For Immediate Release
State of the Union: President Trump Expected to Address Opioid Addiction and Overdose
Administration Has Embraced Discredited Drug War Policies Proven to Worsen Both Mass Incarceration and the Overdose Crisis
DPA Staff Available for Comment
WASHINGTON - In tonight’s State of the Union, President Trump is widely expected to address his administration’s response to opioid addiction and overdose.
While Trump has repeatedly promised to prioritize opioid addiction and overdose, going so far as to declare a national public health emergency, his administration has failed to devote suitable resources to the problem. Funding for Trump’s public health emergency amounts to only 2 cents for each individual in the U.S. struggling with opioid addiction. Furthermore, the administration’s efforts to gut the ACA and restrict Medicaid will dramatically reduce access to effective treatment.
Evidence-based prevention, treatment, and harm reduction interventions can help to stem the tide of opioid overdose fatalities. The Drug Policy Alliance has detailed specific policy proposals in a recent report, Public Health and Safety Plan to Address Problematic Opioid Use and Overdose. The plan offers more than twenty policy proposals that, if implemented, will increase access to effective treatment, expand harm reduction services, prevent further opioid misuse, reduce the role of criminalization and lessen incarceration, and decrease racial disparities.

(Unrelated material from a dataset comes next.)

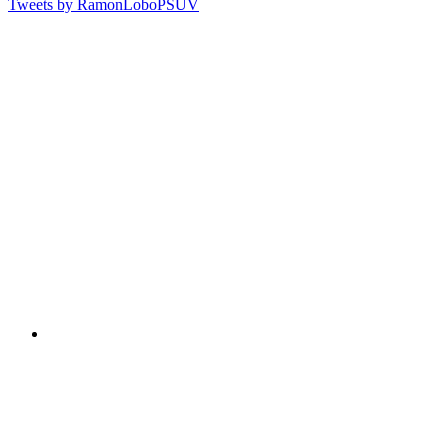
Tweets by RamonLoboPSUV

“Rather than helping people at risk of overdose and their families, Trump’s agenda seems to have been to stoke fear, spread disinformation, and further stigmatize entire populations—whether they be immigrants or people who use drugs,” Maria McFarland Sánchez-Moreno, executive director of the Drug Policy Alliance. “We know that harm reduction strategies and access to evidence-based treatment and prevention save lives, but that means that the administration needs to completely shift gears if it wants to make a difference.”
A critical piece of overdose response also has to address how criminalizing drug use drives people who use drugs underground, making it less likely they’ll access education, services, and treatment if they want it.
“Any meaningful plan to address opioid overdoses has to begin with recognizing how the war on drugs has itself contributed to the widespread lack of education about drugs, and poor access to overdose prevention and treatment, that set the stage for this crisis,” added Maria McFarland Sánchez-Moreno.
The administration has been escalating the war on drugs and embracing discredited policies proven to worsen both mass incarceration and the overdose crisis. President Trump has repeatedly expressed support for “strong law enforcement” approaches to dealing with drug addiction. In some of his remarks he has mentioned public health responses, including the need to increase access to treatment, but in practice he has done little to offer a public health response to the crisis.
Meanwhile, Attorney General Jeff Sessions has pursued a hardline agenda on drug policy. Harsh sentencing laws have already been in place for decades, and have proven wholly ineffective at reducing drug use and addiction, while having devastating effects on people of color and other marginalized communities.